Mix the wet ingredients:
In a large bowl, whisk together melted butter, maple syrup, eggs, pumpkin puree, and vanilla until smooth.Add the dry ingredients:
In a separate bowl, whisk almond flour, pumpkin pie spice, cinnamon, baking powder, baking soda, and salt.

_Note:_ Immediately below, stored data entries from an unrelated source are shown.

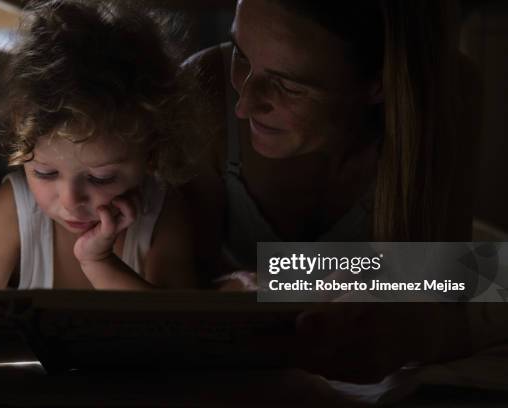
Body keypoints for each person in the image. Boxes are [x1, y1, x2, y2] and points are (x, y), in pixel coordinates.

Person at [181, 0, 497, 384]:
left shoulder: (448, 94)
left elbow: (445, 286)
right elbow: (180, 291)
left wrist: (407, 333)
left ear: (377, 84)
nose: (244, 104)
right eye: (241, 56)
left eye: (289, 86)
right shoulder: (203, 91)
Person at [0, 0, 203, 291]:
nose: (70, 201)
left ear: (152, 154)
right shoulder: (14, 211)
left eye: (100, 178)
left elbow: (176, 329)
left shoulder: (162, 213)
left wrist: (98, 262)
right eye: (45, 173)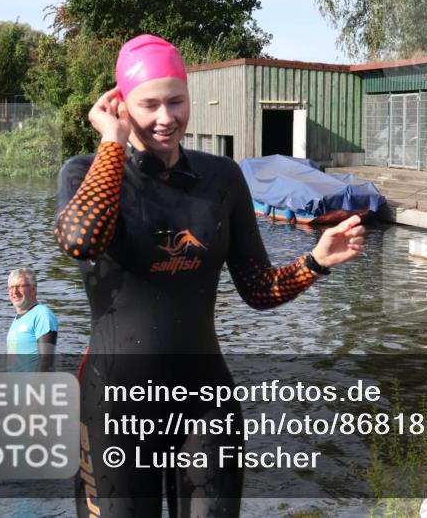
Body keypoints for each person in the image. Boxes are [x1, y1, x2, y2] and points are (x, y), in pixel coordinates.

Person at [55, 34, 365, 517]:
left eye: (176, 101)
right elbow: (79, 240)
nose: (165, 118)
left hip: (204, 405)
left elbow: (258, 289)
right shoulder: (85, 173)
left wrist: (316, 261)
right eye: (149, 104)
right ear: (120, 105)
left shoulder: (221, 179)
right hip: (114, 409)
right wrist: (112, 143)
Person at [5, 268, 58, 372]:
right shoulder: (18, 319)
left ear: (34, 290)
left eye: (20, 286)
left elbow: (46, 362)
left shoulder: (42, 315)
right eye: (11, 287)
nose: (15, 291)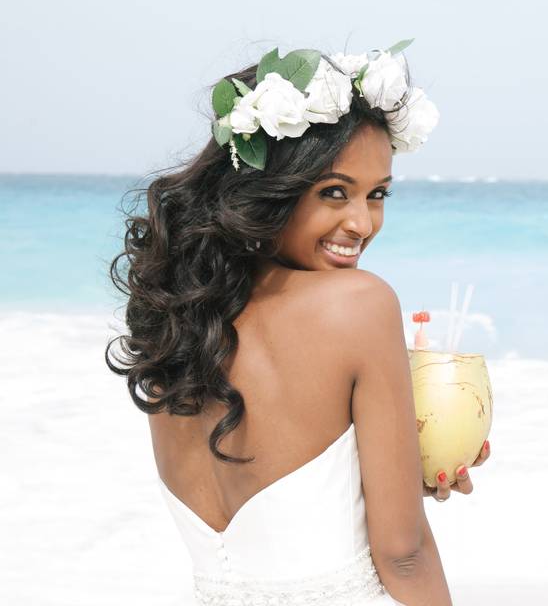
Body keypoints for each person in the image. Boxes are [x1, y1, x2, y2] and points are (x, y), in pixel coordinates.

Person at [106, 42, 490, 605]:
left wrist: (401, 474)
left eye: (378, 194)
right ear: (269, 190)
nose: (362, 222)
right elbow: (403, 554)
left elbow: (278, 513)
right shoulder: (358, 304)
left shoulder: (176, 323)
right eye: (333, 192)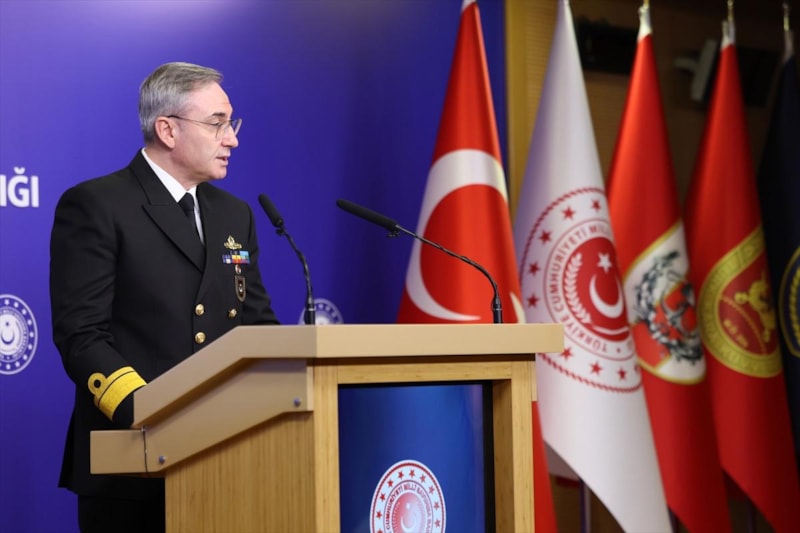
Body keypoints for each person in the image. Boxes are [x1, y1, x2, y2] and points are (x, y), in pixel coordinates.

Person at [49, 62, 280, 533]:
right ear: (168, 130)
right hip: (132, 462)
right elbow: (82, 335)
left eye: (231, 124)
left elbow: (256, 325)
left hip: (225, 455)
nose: (232, 139)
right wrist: (149, 412)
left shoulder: (234, 214)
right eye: (217, 123)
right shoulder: (98, 204)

Fold the dry mixture into the wet ingredients until just combined — don’t overmix.Prepare the cream cheese filling:
In a small bowl, whisk softened cream cheese, honey, and vanilla extract until smooth and fluffy.Assemble the muffins:
Add about 1–2 tbsp of muffin batter into each muffin cup and press down lightly.
Spoon a small amount of cream cheese filling into the center, saving a little for the tops.
Divide the remaining batter evenly over the muffins to cover the filling.
Add a small dollop of cream cheese filling on top and use a toothpick to create a swirl pattern.Bake:
Bake for 5 minutes at 425°F, then reduce oven temperature to 350°F and bake for an additional 20–23 minutes, or until a toothpick comes out clean.Cool:
Let muffins cool for 5 minutes before transferring to a wire rack.
Tips
For extra texture, sprinkle crushed pecans or pumpkin seeds on top before baking.
Use room-temperature ingredients for a smooth, even batter.
These store beautifully in the fridge for up to 5 days — just reheat slightly before enjoying.